The closer the detected “line” is to the simple cell’s preference, the more times the cell will fire. But other factors effect firing rate as well: contrast, thickness, color, speed, etc. Since the ‘message’ from a single cell is ambiguous, the visual system has to extract orientation by comparing firing rates of cells with different orientation preferences and figure out which cell has the peak firing rate. Primates evolved to solve this problem by developing structures called The Ice Cube Model. The Ice Cube Model is made up of columns of simple cells, each column of cells preferring the same orientation. The columns are further chopped into rows, where the rows relate to the cell’s ocular dominance, or which eye’s input they care about more. It’s called the Ice Cube Model because the simple cells are chopped into blocks and stacked together, like ice cubes in a tray. This continuous and fine-grain mapping of orientation permits a systematic survey of firing rates for different orientations, and helps the brain figure out the actual orientation. Amazing!

Blobs are blocks of cells in the cortex, about .5mm by .5mm, that are theorized to process color. These blobs are made up of cells that all fire in the same orientation but are selective for color. There are about 10,000 modules, and there is more than one module for the central gaze. Form, color, and motion all pass through the LGN, V1, and blobs during processing.

Beyond V1 there are over 30+ visual areas visual signals go, collectively called the Extrastriata visual cortex, which just means “others areas that also process vision.” V1, along with other areas, continues to feedback into LGN and onto themselves for parallel processing. As we move further down the visual system pathway, the quality of understanding increases. There are two main vision pathways, the dorsal steam and the ventral stream. The Doral Stream is the “where” pathway, which helps us place objects in position around of visual field.
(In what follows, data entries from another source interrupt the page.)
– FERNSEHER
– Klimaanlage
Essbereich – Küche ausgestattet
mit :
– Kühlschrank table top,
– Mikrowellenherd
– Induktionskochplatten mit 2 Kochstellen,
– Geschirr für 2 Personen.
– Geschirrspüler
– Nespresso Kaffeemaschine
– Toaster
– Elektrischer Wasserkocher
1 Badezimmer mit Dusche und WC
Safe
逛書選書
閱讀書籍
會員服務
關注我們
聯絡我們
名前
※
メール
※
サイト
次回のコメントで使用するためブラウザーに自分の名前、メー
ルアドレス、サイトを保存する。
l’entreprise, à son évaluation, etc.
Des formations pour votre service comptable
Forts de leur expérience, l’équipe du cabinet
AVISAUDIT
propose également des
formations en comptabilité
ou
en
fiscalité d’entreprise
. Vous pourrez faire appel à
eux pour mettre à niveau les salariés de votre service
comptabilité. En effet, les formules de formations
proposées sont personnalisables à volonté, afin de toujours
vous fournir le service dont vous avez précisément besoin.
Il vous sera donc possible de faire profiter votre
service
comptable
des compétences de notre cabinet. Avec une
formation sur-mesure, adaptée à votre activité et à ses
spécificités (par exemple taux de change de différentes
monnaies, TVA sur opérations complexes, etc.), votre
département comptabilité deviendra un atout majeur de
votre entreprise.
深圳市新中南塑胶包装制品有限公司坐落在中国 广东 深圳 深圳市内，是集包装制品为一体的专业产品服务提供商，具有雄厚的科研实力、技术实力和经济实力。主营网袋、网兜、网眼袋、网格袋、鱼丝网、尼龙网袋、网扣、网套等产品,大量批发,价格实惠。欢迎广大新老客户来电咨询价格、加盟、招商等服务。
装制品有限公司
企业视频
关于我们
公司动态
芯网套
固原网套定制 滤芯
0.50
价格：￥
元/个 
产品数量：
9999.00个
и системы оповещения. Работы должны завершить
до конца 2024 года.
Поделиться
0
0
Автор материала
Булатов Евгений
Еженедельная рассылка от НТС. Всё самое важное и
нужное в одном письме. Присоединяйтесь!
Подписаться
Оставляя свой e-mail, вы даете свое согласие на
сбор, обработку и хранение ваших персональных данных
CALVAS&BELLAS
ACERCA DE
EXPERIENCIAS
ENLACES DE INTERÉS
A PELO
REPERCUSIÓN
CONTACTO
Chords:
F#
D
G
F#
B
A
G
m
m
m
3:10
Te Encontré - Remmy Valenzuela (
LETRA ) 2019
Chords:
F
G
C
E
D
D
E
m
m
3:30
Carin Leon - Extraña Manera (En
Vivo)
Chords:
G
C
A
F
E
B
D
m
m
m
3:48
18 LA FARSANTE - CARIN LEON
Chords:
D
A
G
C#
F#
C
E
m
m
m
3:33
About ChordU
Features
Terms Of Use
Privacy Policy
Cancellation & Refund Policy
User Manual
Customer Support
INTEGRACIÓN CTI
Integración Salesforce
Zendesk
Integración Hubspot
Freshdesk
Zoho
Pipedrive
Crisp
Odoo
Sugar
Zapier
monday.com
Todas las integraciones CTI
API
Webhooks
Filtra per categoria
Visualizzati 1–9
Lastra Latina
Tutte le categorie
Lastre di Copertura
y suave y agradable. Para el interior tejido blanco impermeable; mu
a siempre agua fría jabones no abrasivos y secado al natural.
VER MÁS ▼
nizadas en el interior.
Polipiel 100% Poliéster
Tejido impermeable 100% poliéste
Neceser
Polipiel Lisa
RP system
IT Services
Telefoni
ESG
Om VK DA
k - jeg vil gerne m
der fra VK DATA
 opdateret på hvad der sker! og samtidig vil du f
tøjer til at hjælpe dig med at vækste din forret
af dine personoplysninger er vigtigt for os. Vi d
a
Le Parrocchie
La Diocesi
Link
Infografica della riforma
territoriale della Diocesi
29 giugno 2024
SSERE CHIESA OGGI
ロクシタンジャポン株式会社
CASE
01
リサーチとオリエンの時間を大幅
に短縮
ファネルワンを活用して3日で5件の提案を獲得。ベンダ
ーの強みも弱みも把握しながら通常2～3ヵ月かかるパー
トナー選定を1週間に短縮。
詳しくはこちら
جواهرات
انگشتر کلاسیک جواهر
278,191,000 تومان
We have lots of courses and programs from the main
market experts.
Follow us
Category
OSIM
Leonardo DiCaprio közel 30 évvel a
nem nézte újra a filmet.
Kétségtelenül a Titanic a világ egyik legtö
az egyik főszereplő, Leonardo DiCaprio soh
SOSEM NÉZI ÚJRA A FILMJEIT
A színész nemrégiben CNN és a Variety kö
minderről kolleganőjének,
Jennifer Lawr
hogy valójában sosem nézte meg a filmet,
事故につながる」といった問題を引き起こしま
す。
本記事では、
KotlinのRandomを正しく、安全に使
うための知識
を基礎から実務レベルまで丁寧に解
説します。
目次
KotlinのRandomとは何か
Damage to this pathway causes Optic Ataxia, or difficulty using vision to reach of an object. The Ventral Stream is the “what” pathway, helping with identifying objects .

Recap:

1. The LGN and V1 receive the input from the retina, and process the information by comparing the firing rates of all of their cells, arranged in blocks and blobs
2. The cells in the most important areas of the visual system respond to orientation.